- Selected passage
※ ※ ※

To quickly test bit 6 or 7 of a byte in memory, you can use the BIT instruction to test them without affecting A, X, or Y. Regardless of what's in A, BIT FOOBAR will put bit 7 of FOOBAR's contents into the N flag, and bit 6 into the V flag, so you can branch on these bits without loading first. A good example is flag variables, where you use a byte as just a "yes" or "no" record. "Branch if the 'ACKnowlege' record is a yes," without affecting A, X, or Y, is as simple as:
BIT ACK_FLAG BMI _____
(If you have a CMOS 6502 made by Rockwell or WDC and the byte is in ZP, you can even do it in a single BBS7 instruction.)
BTW, there's a summary of the differences between the NMOS 6502 and the CMOS 65c02 on this site, here. The CMOS really does offer a lot of improvements.
To clear the flag, use STZ (STore Zero) on the CMOS 6502, so you don't have to LDA #0 first:
To set it, if you know there's a byte in one of the registers that has its high bit set, use that, and you won't need to use LDA# $FF first:
STA ACK_FLAG ; (or store X or Y, whichever has the high bit set)
If you know for sure it's already 0, just decrement it:
Actually, it doesn't have to start out as 0 if you just make sure you don't decrement it so many times that the high bit gets cleared.
BIT is really nice for testing port bits. If you will need to quickly test an I/O line like for the data line when you're bit-banging a synchronous-serial connection, put it on bit 6 or bit 7 of a parallel port, so you can just do:
BIT PORT_A BMI ____ ; (or BPL or BVC or BVS, as appropriate)
This prevents the need to load the port byte first (which would affect one of the registers, probably the accumulator), or load a bit mask like you would have to do for other bits with the BIT instruction, or even load and AND like you'd have to do if there were no BIT instruction. (Obviously you'll change the port name as appropriate.)
For the CMOS 6502, TSB and TRB let you test and then set or clear bits in memory in a single instruction, after the desired mask is in the accumulator.

※ ※ ※

[Records from a collection]
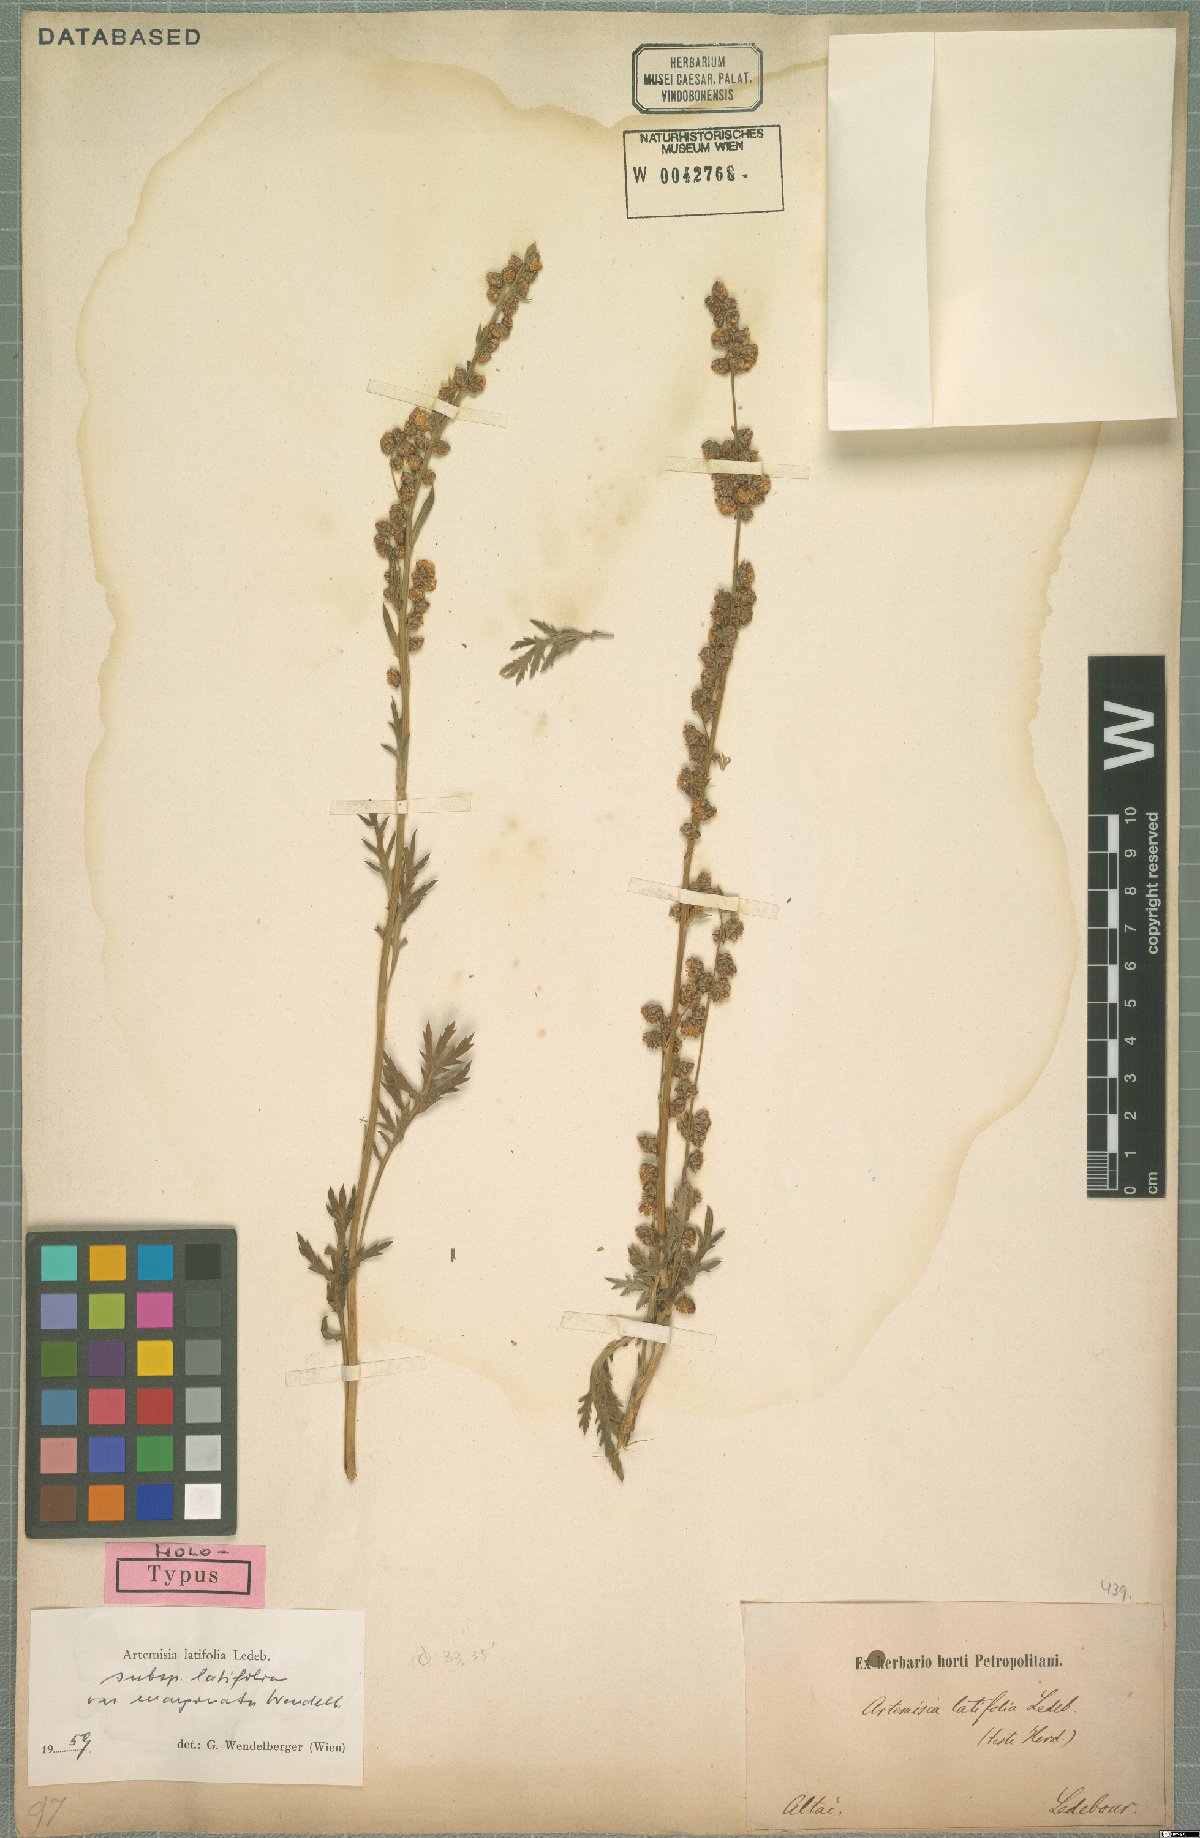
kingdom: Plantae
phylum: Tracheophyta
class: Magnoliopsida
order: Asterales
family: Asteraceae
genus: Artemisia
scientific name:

※ ※ ※

- Brief A
In the passage on the BIT instruction, which flag receives bit 6 of the tested byte?
- Brief B
From the passage on the BIT instruction, set down the text from "BIT is really" to "in the accumulator.".
- Brief C
List the branch instructions named in the line of the passage on the BIT instruction that begins "BIT PORT_A" and in its comment.
The records come from a source separate from the passage on the BIT instruction.

- Reply A
The V flag.

- Reply B
BIT is really nice for testing port bits. If you will need to quickly test an I/O line like for the data line when you're bit-banging a synchronous-serial connection, put it on bit 6 or bit 7 of a parallel port, so you can just do:
BIT PORT_A BMI ____ ; (or BPL or BVC or BVS, as appropriate)
This prevents the need to load the port byte first (which would affect one of the registers, probably the accumulator), or load a bit mask like you would have to do for other bits with the BIT instruction, or even load and AND like you'd have to do if there were no BIT instruction. (Obviously you'll change the port name as appropriate.)
For the CMOS 6502, TSB and TRB let you test and then set or clear bits in memory in a single instruction, after the desired mask is in the accumulator.

- Reply C
BMI, BPL, BVC, BVS